Originally Posted by
MorpheusSandman
This is Golden Age nonsense that has been reiterated by many (including poets) going back centuries. In most any poets' writing dealing with poetry as a subject there's this delightful delusion that once poets were these hugely influential, appreciated, important figures, while today they're ignored, disregarded, trivial, etc. You can find it from in almost every age going back at least to Ovid and at least as far ahead as Shelley. Here's a newsflash: poetry has almost always been ignored and considered trivial. Yes, we can find a few exceptions, but they are, indeed, exceptions rather than rules. What I think happens is that people confuse the contemporary fame of canonical authors (ie, Homer) with a "golden age" when all poets were appreciated with that level of zeal. Most don't seem to get that canonical appreciation is a slow accumulation over time and that contemporary audiences/critics are always far more ambivalent.

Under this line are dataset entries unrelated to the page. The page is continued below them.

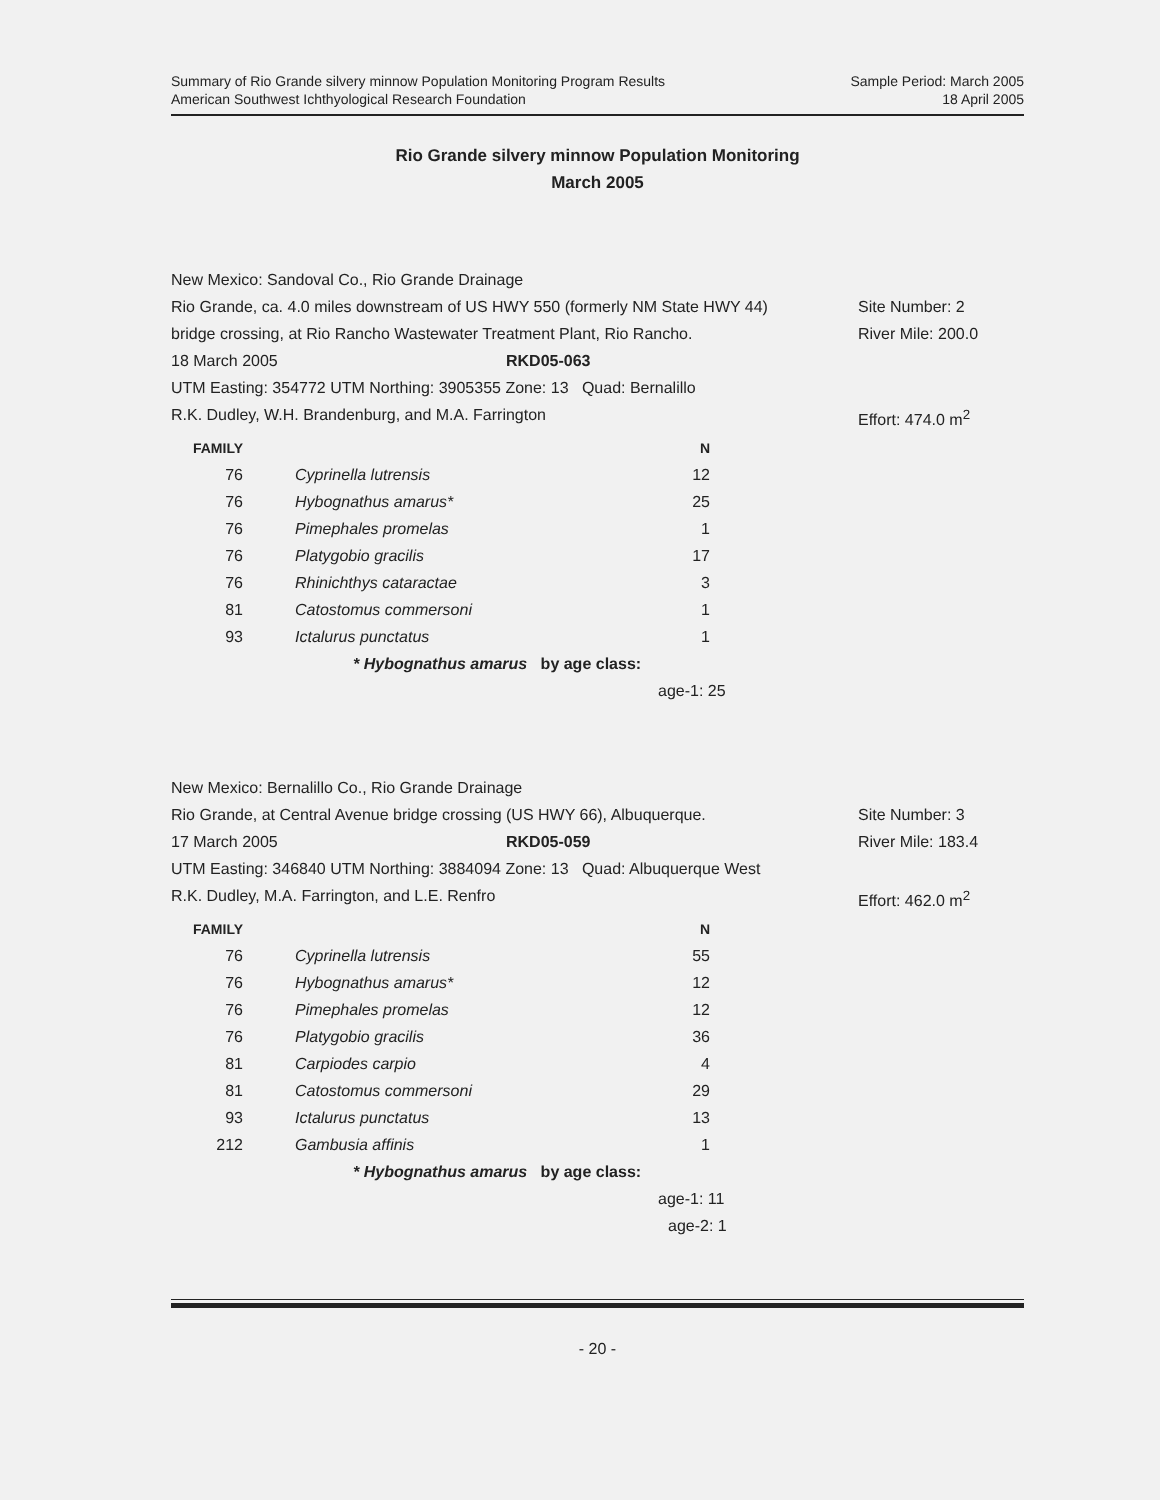Summary of Rio Grande silvery minnow Population Monitoring Program Results
American Southwest Ichthyological Research Foundation
Sample Period: March 2005
18 April 2005
Rio Grande silvery minnow Population Monitoring
March 2005
New Mexico: Sandoval Co., Rio Grande Drainage
Rio Grande, ca. 4.0 miles downstream of US HWY 550 (formerly NM State HWY 44)
Site Number: 2
bridge crossing, at Rio Rancho Wastewater Treatment Plant, Rio Rancho. River Mile: 200.0
18 March 2005 RKD05-063
UTM Easting: 354772 UTM Northing: 3905355 Zone: 13 Quad: Bernalillo
R.K. Dudley, W.H. Brandenburg, and M.A. Farrington Effort: 474.0 m<sup>2</sup>
| FAMILY | | N |
| --- | --- | --- |
| 76 | Cyprinella lutrensis | 12 |
| 76 | Hybognathus amarus* | 25 |
| 76 | Pimephales promelas | 1 |
| 76 | Platygobio gracilis | 17 |
| 76 | Rhinichthys cataractae | 3 |
| 81 | Catostomus commersoni | 1 |
| 93 | Ictalurus punctatus | 1 |
* Hybognathus amarus by age class:
age-1: 25
New Mexico: Bernalillo Co., Rio Grande Drainage
Rio Grande, at Central Avenue bridge crossing (US HWY 66), Albuquerque. Site Number: 3
17 March 2005 RKD05-059 River Mile: 183.4
UTM Easting: 346840 UTM Northing: 3884094 Zone: 13 Quad: Albuquerque West
R.K. Dudley, M.A. Farrington, and L.E. Renfro Effort: 462.0 m<sup>2</sup>
| FAMILY | | N |
| --- | --- | --- |
| 76 | Cyprinella lutrensis | 55 |
| 76 | Hybognathus amarus* | 12 |
| 76 | Pimephales promelas | 12 |
| 76 | Platygobio gracilis | 36 |
| 81 | Carpiodes carpio | 4 |
| 81 | Catostomus commersoni | 29 |
| 93 | Ictalurus punctatus | 13 |
| 212 | Gambusia affinis | 1 |
* Hybognathus amarus by age class:
age-1: 11
age-2: 1
- 20 -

I think most poets, if they're realistic at all, realize that poetry is niche art and that any level of recognition they receive will be equally niche in their lifetime and, at best, they have a long shot of making it into the canon and subjected to poor, unsuspecting, equally uncaring students. I certainly don't know where you get the idea that they "think they are offering us a vital service." Most of the greats of the last century seemed, by and large, to be pretty quiet, modest, and unassuming people, content to keep to themselves and go about their business. Little about them suggest that they felt what they did was "vitally important." You don't GET much more humble than Auden's "poetry makes nothing happen." Yet I don't think novelists come off any better; the best are usually similarly niche, and the rest are either unknown/minor figures, cult heroes, or popular entertainers, whose notoriety lasts no longer than their own generation. It's quite rare that you have that crossover of popular entertainer AND great artist.
So, yeah, your whole spiel does still seem quite ignorant.